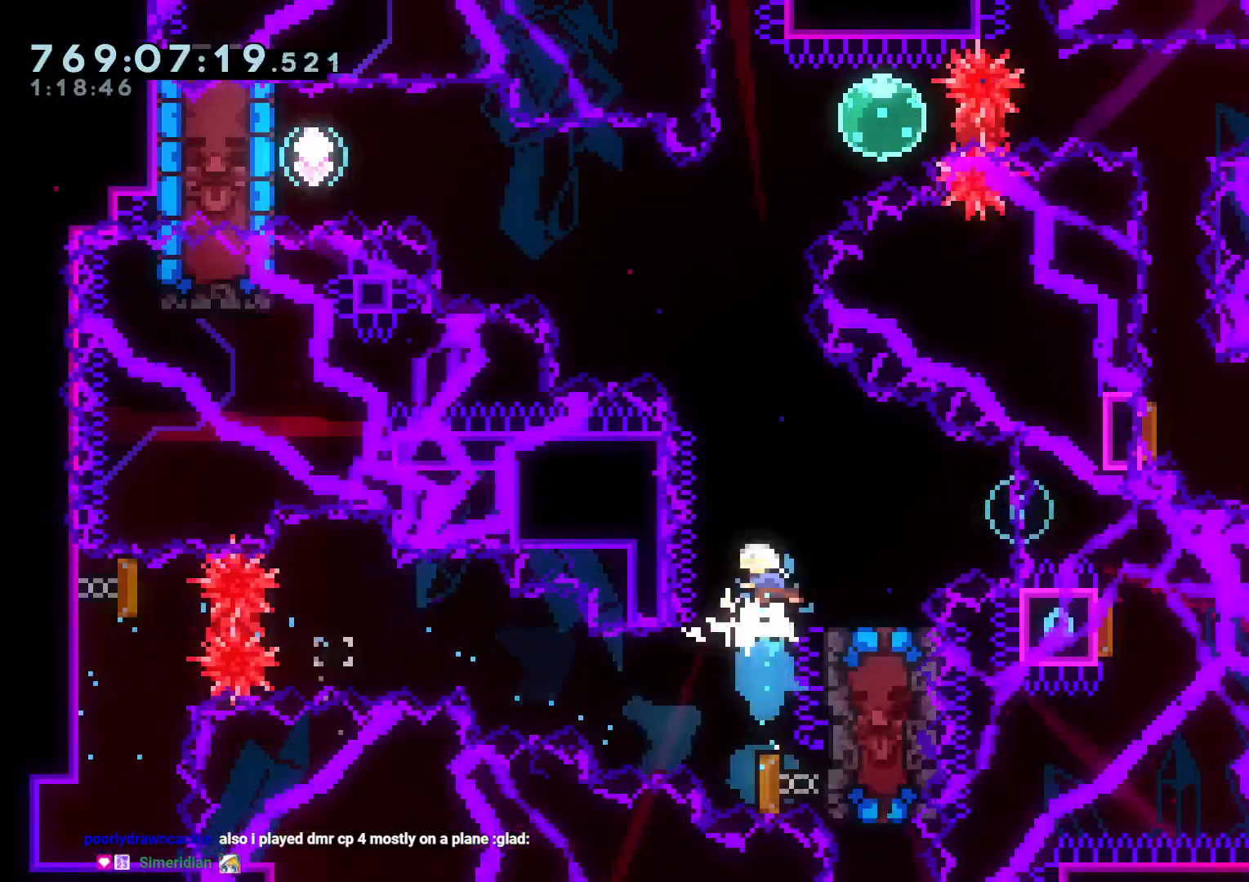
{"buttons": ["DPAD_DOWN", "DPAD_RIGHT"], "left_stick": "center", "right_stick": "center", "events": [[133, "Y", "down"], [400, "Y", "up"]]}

______________________________

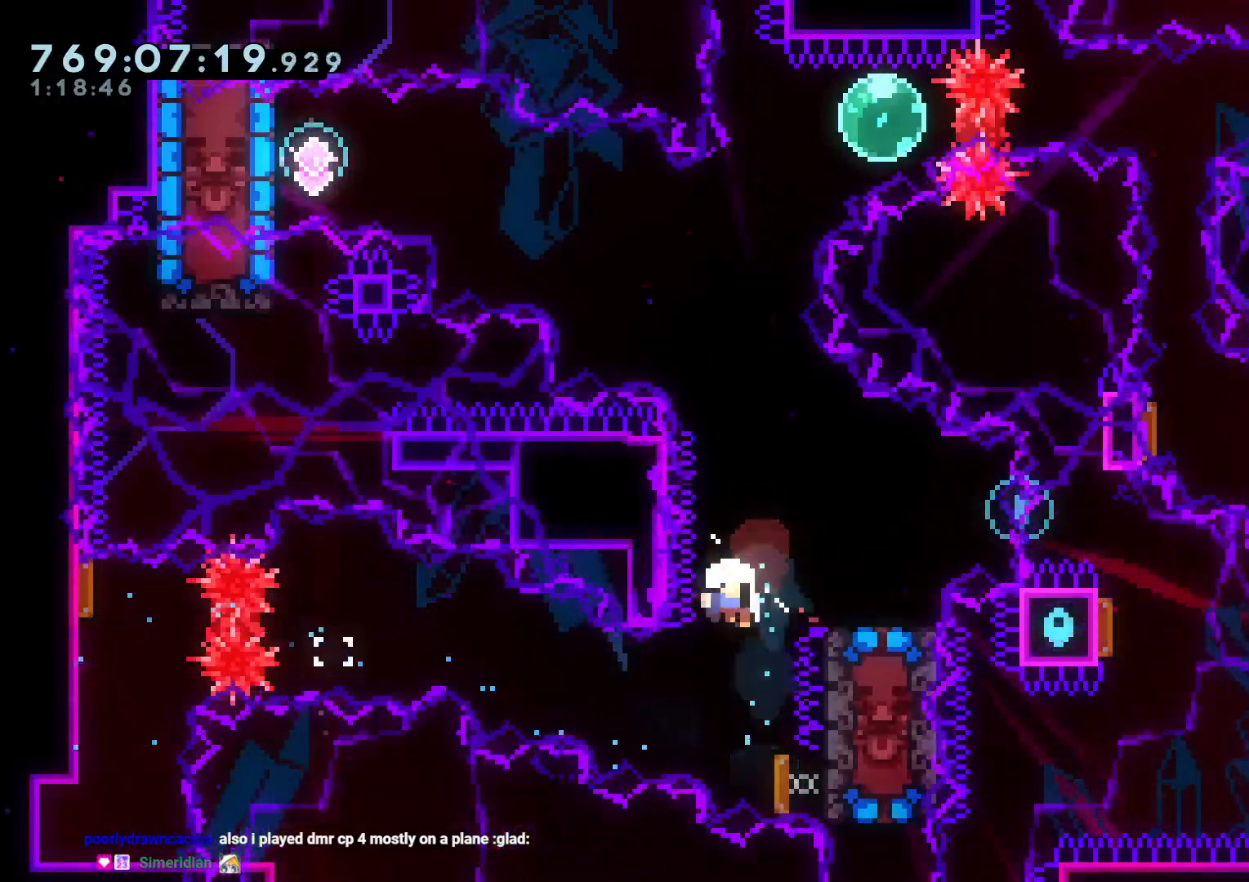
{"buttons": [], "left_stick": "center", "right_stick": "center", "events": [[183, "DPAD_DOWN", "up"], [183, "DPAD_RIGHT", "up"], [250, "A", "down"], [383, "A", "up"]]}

______________________________

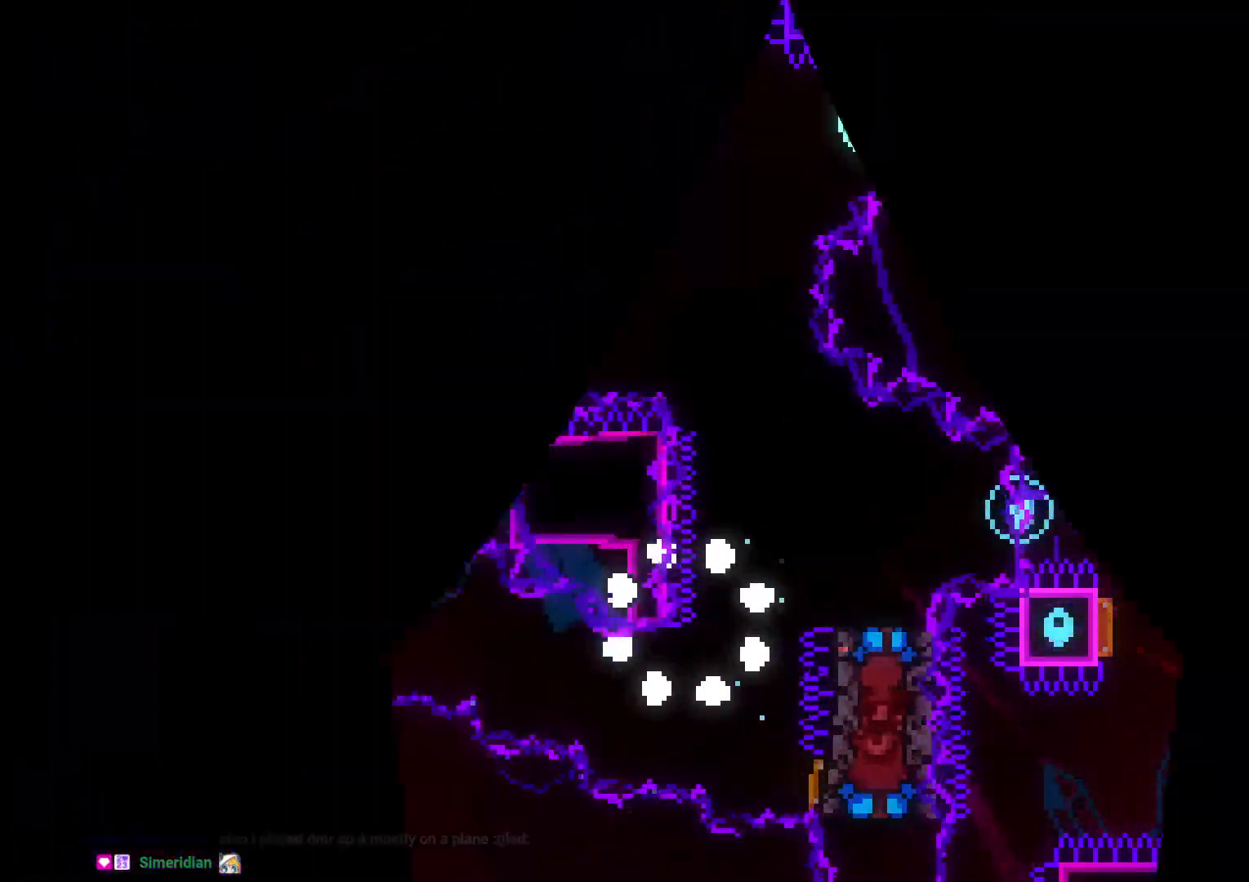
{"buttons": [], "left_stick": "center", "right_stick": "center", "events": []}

______________________________

__TASK REQUIREMENTS__: Your task is to find each line in the entries that contains the string "down" and copy it.

__FINISHED EXERCISE__:
{"buttons": ["DPAD_DOWN", "DPAD_RIGHT"], "left_stick": "center", "right_stick": "center", "events": [[133, "Y", "down"], [400, "Y", "up"]]}
{"buttons": [], "left_stick": "center", "right_stick": "center", "events": [[183, "DPAD_DOWN", "up"], [183, "DPAD_RIGHT", "up"], [250, "A", "down"], [383, "A", "up"]]}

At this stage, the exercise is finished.